The author begins by saying: “swimming with sharks is like any other skill: it cannot be learned from books alone; but novice must practice in order to develop the skill. The following rules simply set forth the fundamental principles which, if followed, will make it possible to survive while becoming expert through practice”  So, here is a summary of the rules.

  1. Rule one. Assume unidentified fish are sharks. Not all sharks look like sharks, and some fish which are not sharks sometimes act like sharks.
  2. Rule two. Do not bleed. It is a cardinal principle that if you are injured  either by accident or by intent you must not bleed. Experience shows that bleeding prompts an even more aggressive attack. Diligent practice, will permit the experienced minor to sustain a serious laceration without bleeding  and without even exhibiting any loss of composure. The shark will be confused as to whether or not his attack has injured you, and confusion is to the swimmers advantage.
  3. Rule three. Counter any aggression promptly. Sharks rarely attack a swimmer without warning. Usually there is some tentative exploratory action.The appropriate counter move is a sharp blow to the nose. Almost invariably this will prevent a full scale attack, for it makes it clear that you understand the sharks intentions and are prepared to use whatever force is necessary to repel his aggressive actions. Some swimmers mistakenly believe that an ingratiating  attitude will dispel an attack under these circumstances. This is not correct; such a response provokes a shark attack. Those who hold this erroneous view can usually be identified by their missing limb.
  4. Rule four. Get out if someone else is bleeding. If another swimmer has been injured and is bleeding get out of the water promptly. The presence of blood and thrashing of water will elicit aggressive behavior even in the most docile of sharks. They may attack uninvolved swimmers. No useful purpose is served in attempting to rescue the injured swimmer. He either will or will not survive the attack and your intervention cannot protect him once blood has been shed.
  5. Rule five. Use anticipatory retaliation. A constant danger to the skilled swimmer is that the sharks will forget that he is skilled and may attack again. Some sharks have notoriously poor memories in this regard. This memory loss can be prevented by a program of anticipatory retaliation. The procedure may need to be repeated frequently with forgetful sharks and may be needed to be done only once for other sharks. The procedure is essentially the same as described for – a sharp blow to the nose. Here, however, the blow was unexpected and serves to remind the shark that you are both alert and unafraid.

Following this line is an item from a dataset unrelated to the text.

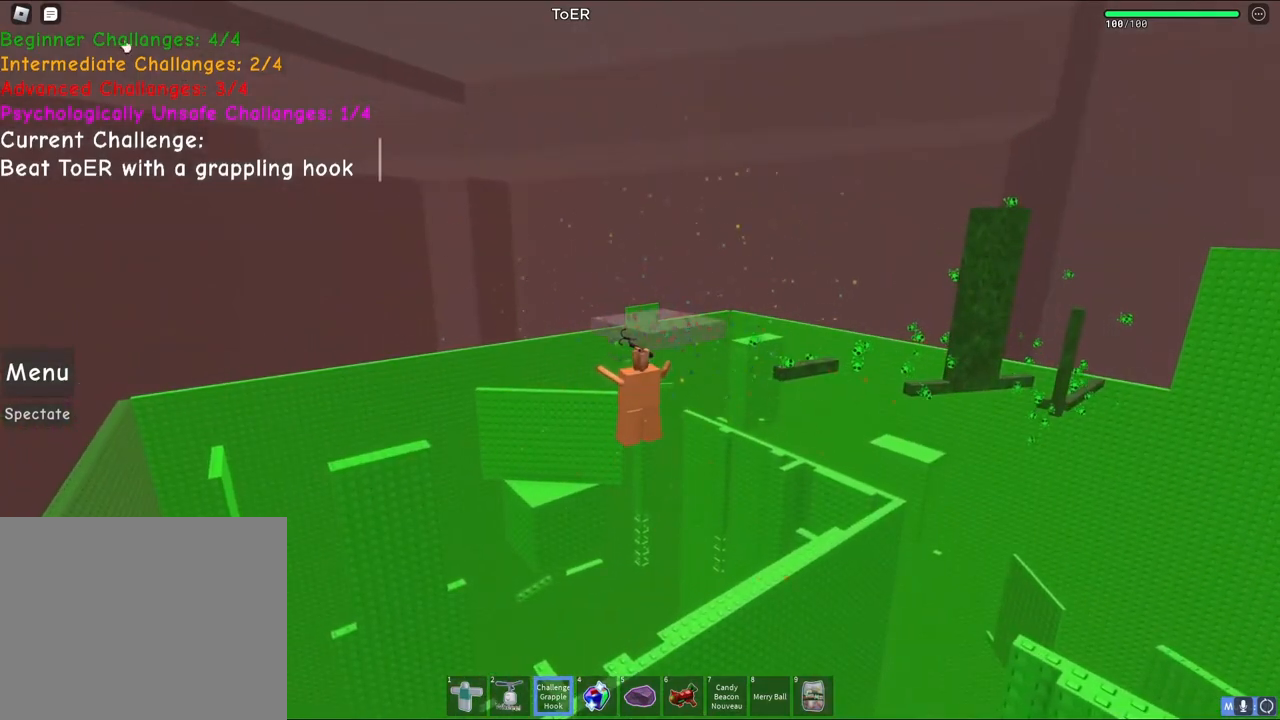
{"keys": [], "events": []}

  6. Rule six. Disorganized and organized attacks. Usually sharks are sufficiently self-centered that they do not act in concert against a swimmer. However, upon occasion the sharks make a coordinated attack upon a swimmer. The proper strategy is diversion. Sharks can be diverted from their organized attack in one of two ways. First sharks as a group are usually prone to internal dissension. The experience swimmer can divert an organized attack by introducing something, often something minor or trivial, which sets the sharks to fighting among themselves. A second mechanism of diversion is to introduce something which so enrages the members of the group that they begin to lash out in all directions, even attacking inanimate objects in their fury. It is scarcely necessary to state that it is unethical for a swimmer under attack by a group of sharks to  divert them to another swimmer. It is, however, common to see this done by novice swimmers and by sharks when they fall under concerted attack.

Now, I ask you, if you reflect on trials against many defense lawyers don’t each of these rules apply to situations you and I have  encountered. The rules are valid for us. I particularly like the rule that says trying to defend against an attack by ingratiating  behavior results in the loss of a limb. This should  be required reading for all plaintiff’s lawyers in my view.